Visiting the Grave on the Yahrzeit
Question
My parents passed away three years ago, a few weeks apart. They were very, very loving grandparents and very attached to their children, grandchildren and great-grandchildren. They supported their children and grandchildren financially in a rare way. My question is about going to the grave on the anniversary. We, brothers and sisters, come, but the numerous grandchildren (without the evil eye) rarely come. Some of them didn’t even come once, and each yahrzeit we’re forced to count the men so that there be enough for a minyan (quorum). It hurts me a lot, but I don't know if or what to say to them, because I don't know what is halacha, what is custom, and what is acceptable to do in this case.
Answer
Dear …!
Your pain is very understandable.
Visiting the graves of one’s relatives on Yahrzeit is mentioned in Halacha, but there is no specification as to who is included in this custom.

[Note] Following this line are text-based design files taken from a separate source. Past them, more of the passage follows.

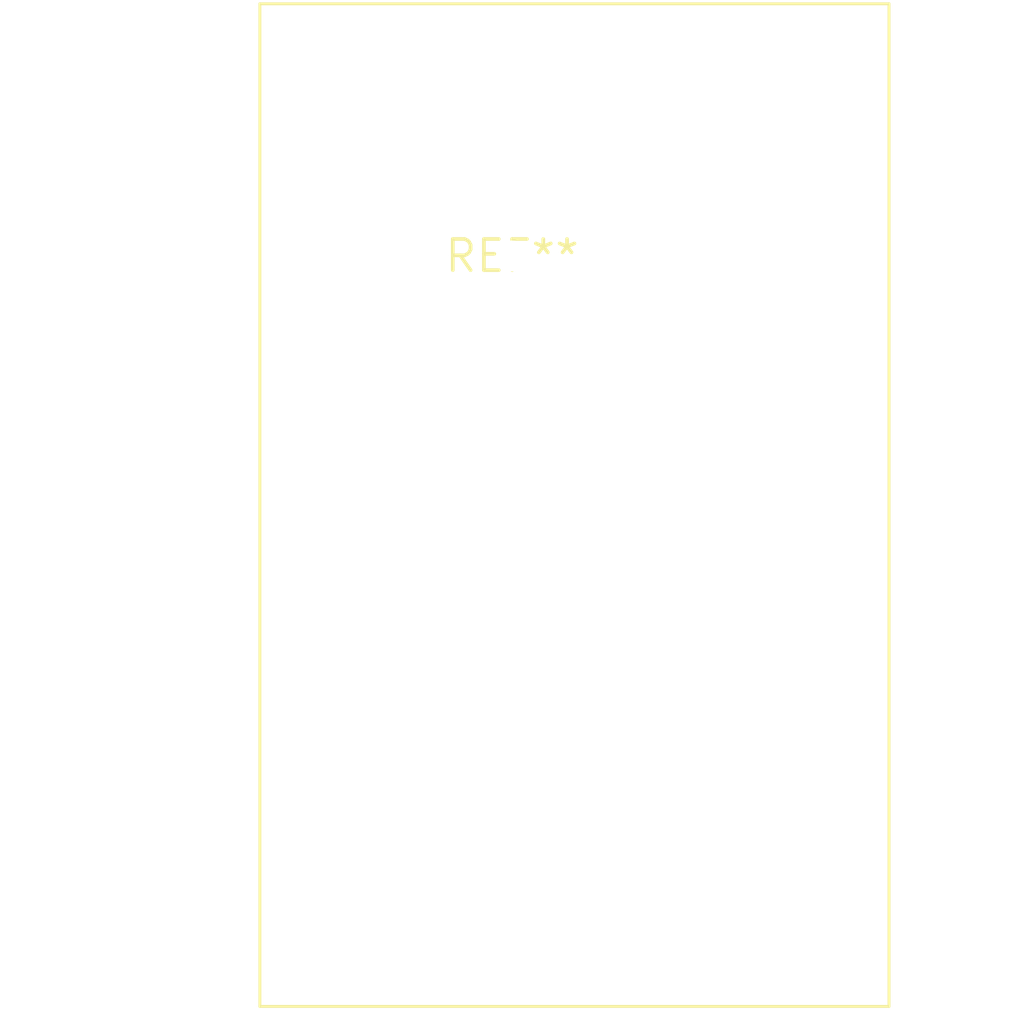
<source format=kicad_pcb>
(kicad_pcb (version 20240108) (generator pcbnew)

  (general
    (thickness 1.6)
  )

  (paper "A4")
  (layers
    (0 "F.Cu" signal)
    (31 "B.Cu" signal)
    (32 "B.Adhes" user "B.Adhesive")
    (33 "F.Adhes" user "F.Adhesive")
    (34 "B.Paste" user)
    (35 "F.Paste" user)
    (36 "B.SilkS" user "B.Silkscreen")
    (37 "F.SilkS" user "F.Silkscreen")
    (38 "B.Mask" user)
    (39 "F.Mask" user)
    (40 "Dwgs.User" user "User.Drawings")
    (41 "Cmts.User" user "User.Comments")
    (42 "Eco1.User" user "User.Eco1")
    (43 "Eco2.User" user "User.Eco2")
    (44 "Edge.Cuts" user)
    (45 "Margin" user)
    (46 "B.CrtYd" user "B.Courtyard")
    (47 "F.CrtYd" user "F.Courtyard")
    (48 "B.Fab" user)
    (49 "F.Fab" user)
    (50 "User.1" user)
    (51 "User.2" user)
    (52 "User.3" user)
    (53 "User.4" user)
    (54 "User.5" user)
    (55 "User.6" user)
    (56 "User.7" user)
    (57 "User.8" user)
    (58 "User.9" user)
  )

  (setup
    (pad_to_mask_clearance 0)
    (pcbplotparams
      (layerselection 0x00010fc_ffffffff)
      (plot_on_all_layers_selection 0x0000000_00000000)
      (disableapertmacros false)
      (usegerberextensions false)
      (usegerberattributes false)
      (usegerberadvancedattributes false)
      (creategerberjobfile false)
      (dashed_line_dash_ratio 12.000000)
      (dashed_line_gap_ratio 3.000000)
      (svgprecision 4)
      (plotframeref false)
      (viasonmask false)
      (mode 1)
      (useauxorigin false)
      (hpglpennumber 1)
      (hpglpenspeed 20)
      (hpglpendiameter 15.000000)
      (dxfpolygonmode false)
      (dxfimperialunits false)
      (dxfusepcbnewfont false)
      (psnegative false)
      (psa4output false)
      (plotreference false)
      (plotvalue false)
      (plotinvisibletext false)
      (sketchpadsonfab false)
      (subtractmaskfromsilk false)
      (outputformat 1)
      (mirror false)
      (drillshape 1)
      (scaleselection 1)
      (outputdirectory "")
    )
  )

  (net 0 "")

  (footprint "Converter_DCDC_XP_POWER_JTDxxxxxxx_THT" (layer "F.Cu") (at 0 0))

)

</source>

The actual customs differ greatly from family to family. Therefore, it is difficult to determine what the 'accepted' custom is.

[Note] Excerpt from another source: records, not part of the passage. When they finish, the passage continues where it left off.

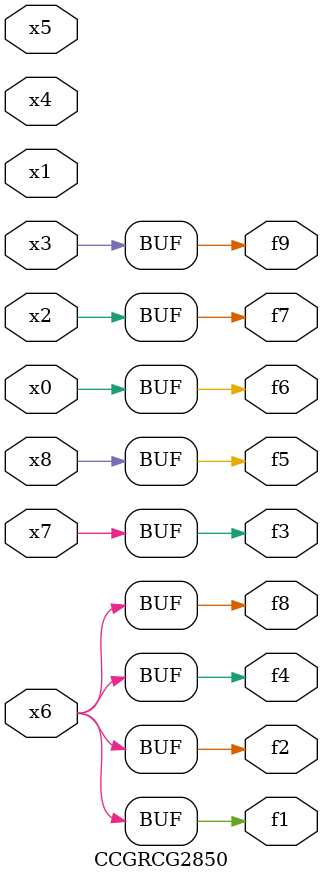
<source format=v>
module CCGRCG2850(
	input x0, x1, x2, x3, x4, x5, x6, x7, x8,
	output f1, f2, f3, f4, f5, f6, f7, f8, f9
);
	assign f1 = x6;
	assign f2 = x6;
	assign f3 = x7;
	assign f4 = x6;
	assign f5 = x8;
	assign f6 = x0;
	assign f7 = x2;
	assign f8 = x6;
	assign f9 = x3;
endmodule

</source>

If it’s important for the father and the mother that their child visit the grave of his grandparent, then, by doing so, the child fulfills the commandment of honoring his parents, which is a Torah obligation. This is far more important than visiting a grave, which is only a custom.
[Some authorities write that there is no point in gathering a minyan; the main thing is that family members come to the grave.]